9% are willing to sleep for success
Some employees are also willing to “not tell exactly the truth to their colleagues (30%)” or their superiors (29%). Or to withhold information for 25% of them. The grand prize went to 9% who bluntly declare their readiness to “sleep” to succeed. As many do not see any problem with “spreading rumors about their rivals.” Double (18%) use their charms to succeed. Note that men are twice more prone than women to succeed Bedrooms (13% against 6% for the female population).
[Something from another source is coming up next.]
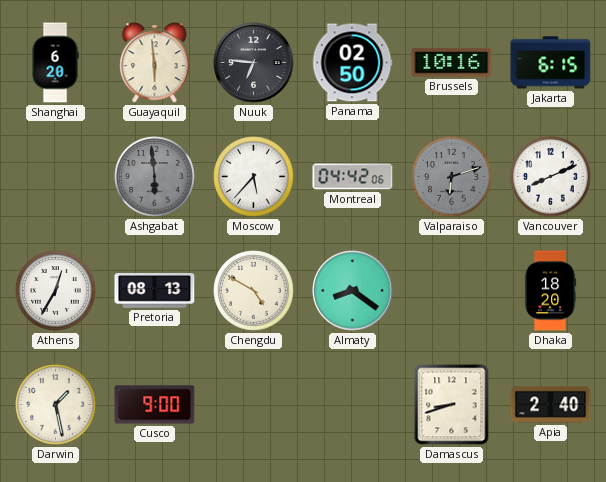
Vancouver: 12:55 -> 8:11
It is a chilling portrait of the universe in business that stands this study. Only 63% of them say that they trust their colleagues when 77% say they

The qualities gallery needed to please puzzling: flattery (43%), selfishness (38%), hypocrisy (35%), lying (32%) and slander (24%). Competence is however a place in the top three (36%) but the consideration of the public interest (20%) and sincerity (14%) rank close. The only glimmer of hope for the sociologist: “the rules of etiquette make things more pleasant The slaps on the shoulder and the widespread smile to preserve a presentable facade.”
Methods : the survey was conducted by Opinion about 1,060 employees from a sample of 2,067 people representative of the French population aged 18 and over. The sample was constituted under the quota method, with regard of gender, age, socio-professional category of size of town and region of residence. The interviews were conducted online from April 6 to 14, 2016.
margins of uncertainty for this poll are 1.5 to 3 percentage points more for a sample of 1,000 respondents.